→ ASSIGNED TASK
Repeat the records below verbatim, and do not copy their pictures.
--- START ---
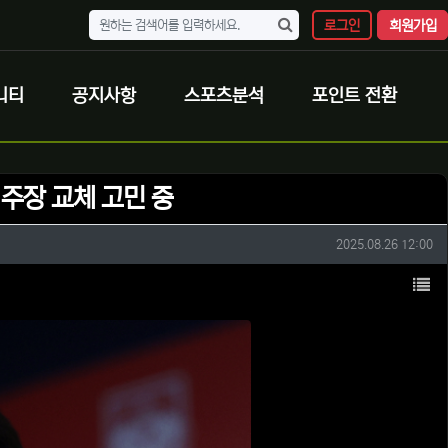
로그인
회원가입
니티
공지사항
스포츠분석
포인트 전환
 주장 교체 고민 중
작성일
2025.08.26 12:00
목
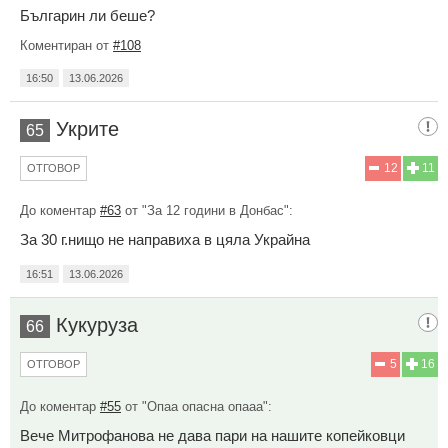
Българин ли беше?
Коментиран от
#108
16:50
13.06.2026
Укрите
65
12
11
ОТГОВОР
До коментар
#63
от "За 12 години в Донбас":
За 30 г.нищо не направиха в цяла Украйна
16:51
13.06.2026
Кукуруза
66
5
16
ОТГОВОР
До коментар
#55
от "Опаа опасна опааа":
Вече Митрофанова не дава пари на нашите копейковци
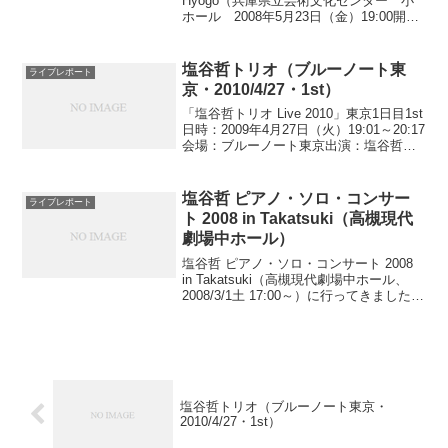
Hyogo（兵庫県立芸術文化センター 小
ホール 2008年5月23日（金）19:00開
演）に行ってきました。ソングリスト
1.Morning Bliss2.Earth Beat3.Ladies ...
塩谷哲トリオ（ブルーノート東
ライブレポート
京・2010/4/27・1st）
「塩谷哲トリオ Live 2010」東京1日目1st
日時：2009年4月27日（火）19:01～20:17
会場：ブルーノート東京出演：塩谷哲ト
リオ：塩谷哲(pf)、井上陽介(b)、山木秀夫
(ds)セットリスト（大阪2日目1stと同じ）
1.M...
塩谷哲 ピアノ・ソロ・コンサー
ライブレポート
ト 2008 in Takatsuki（高槻現代
劇場中ホール）
塩谷哲 ピアノ・ソロ・コンサート 2008
in Takatsuki（高槻現代劇場中ホール、
2008/3/1土 17:00～）に行ってきました。
ウッド感覚あふれる広々としたステージ
でした。公演スケジュールを見ると翌日
は「桂米朝独演会」となっ...
塩谷哲トリオ（ブルーノート東京・
2010/4/27・1st）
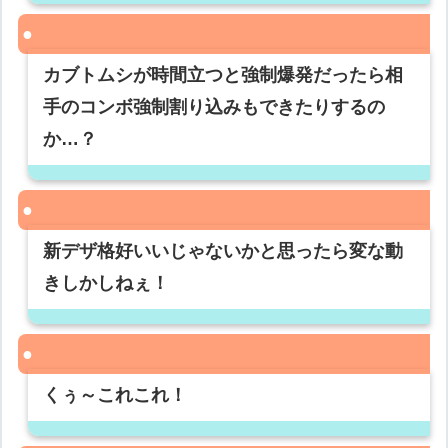
カブトムシが時間立つと強制爆発だったら相
手のコンボ強制割り込みもできたりするの
か…？
新デザ格好いいじゃないかと思ったら変な動
きしかしねぇ！
くぅ～これこれ！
--- END ---
→ OUTPUT FOR THIS EXERCISE
로그인
회원가입
니티
공지사항
스포츠분석
포인트 전환
 주장 교체 고민 중
작성일
2025.08.26 12:00
목
Българин ли беше?
Коментиран от
#108
16:50
13.06.2026
Укрите
65
12
11
ОТГОВОР
До коментар
#63
от "За 12 години в Донбас":
За 30 г.нищо не направиха в цяла Украйна
16:51
13.06.2026
Кукуруза
66
5
16
ОТГОВОР
До коментар
#55
от "Опаа опасна опааа":
Вече Митрофанова не дава пари на нашите копейковци
Hyogo（兵庫県立芸術文化センター 小
ホール 2008年5月23日（金）19:00開
演）に行ってきました。ソングリスト
1.Morning Bliss2.Earth Beat3.Ladies ...
塩谷哲トリオ（ブルーノート東
ライブレポート
京・2010/4/27・1st）
「塩谷哲トリオ Live 2010」東京1日目1st
日時：2009年4月27日（火）19:01～20:17
会場：ブルーノート東京出演：塩谷哲ト
リオ：塩谷哲(pf)、井上陽介(b)、山木秀夫
(ds)セットリスト（大阪2日目1stと同じ）
1.M...
塩谷哲 ピアノ・ソロ・コンサー
ライブレポート
ト 2008 in Takatsuki（高槻現代
劇場中ホール）
塩谷哲 ピアノ・ソロ・コンサート 2008
in Takatsuki（高槻現代劇場中ホール、
2008/3/1土 17:00～）に行ってきました。
ウッド感覚あふれる広々としたステージ
でした。公演スケジュールを見ると翌日
は「桂米朝独演会」となっ...
塩谷哲トリオ（ブルーノート東京・
2010/4/27・1st）
カブトムシが時間立つと強制爆発だったら相
手のコンボ強制割り込みもできたりするの
か…？
新デザ格好いいじゃないかと思ったら変な動
きしかしねぇ！
くぅ～これこれ！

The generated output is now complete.